### Task goal
Please work out how many lines in the data below contain "this", and reply with that number alone.

### Material to process
---------------
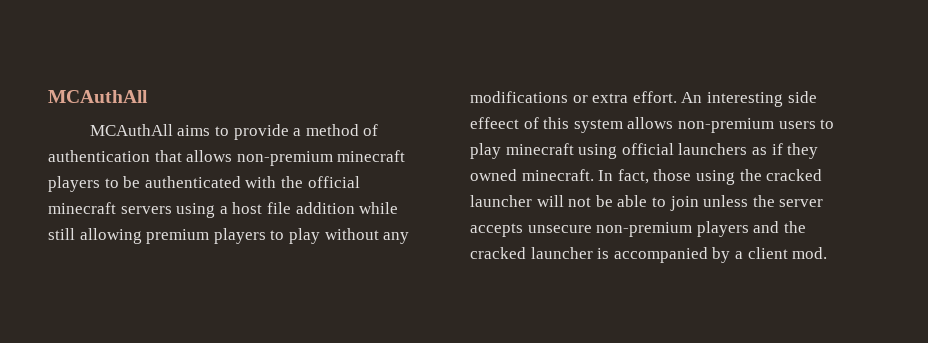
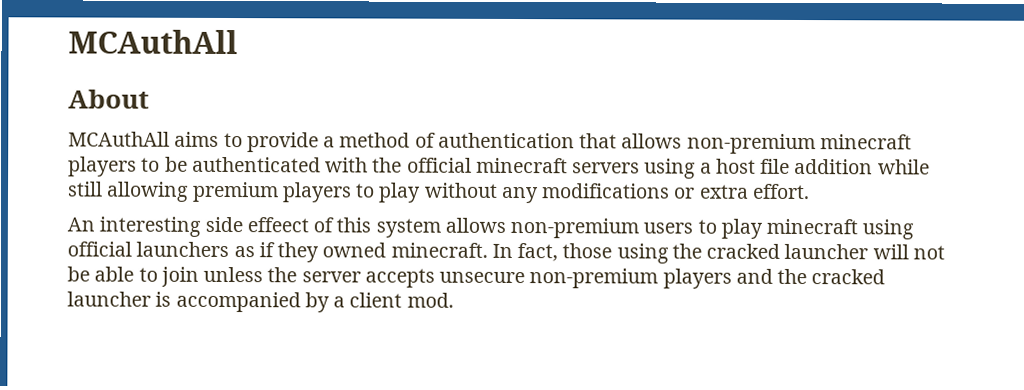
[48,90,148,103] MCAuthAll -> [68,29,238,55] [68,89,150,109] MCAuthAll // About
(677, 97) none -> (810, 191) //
---------------
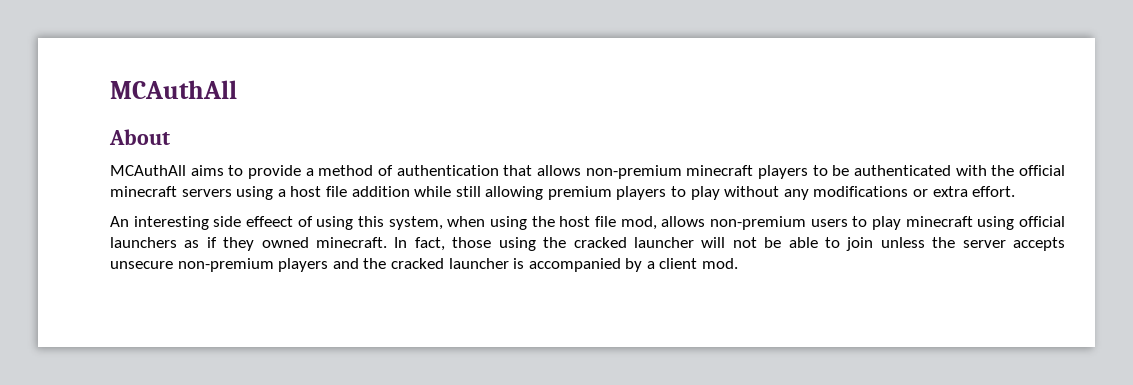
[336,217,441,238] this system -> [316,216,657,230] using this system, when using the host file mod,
---------------
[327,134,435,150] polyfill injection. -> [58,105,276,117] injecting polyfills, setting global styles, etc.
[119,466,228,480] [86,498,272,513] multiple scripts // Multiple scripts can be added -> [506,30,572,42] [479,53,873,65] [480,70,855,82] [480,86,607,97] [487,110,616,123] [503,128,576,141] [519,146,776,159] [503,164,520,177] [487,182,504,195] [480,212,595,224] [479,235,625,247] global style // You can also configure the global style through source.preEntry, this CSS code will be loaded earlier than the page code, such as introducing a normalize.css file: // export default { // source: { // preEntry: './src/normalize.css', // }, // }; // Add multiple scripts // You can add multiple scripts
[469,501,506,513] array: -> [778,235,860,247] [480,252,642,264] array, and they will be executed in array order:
---------------
### Solution
2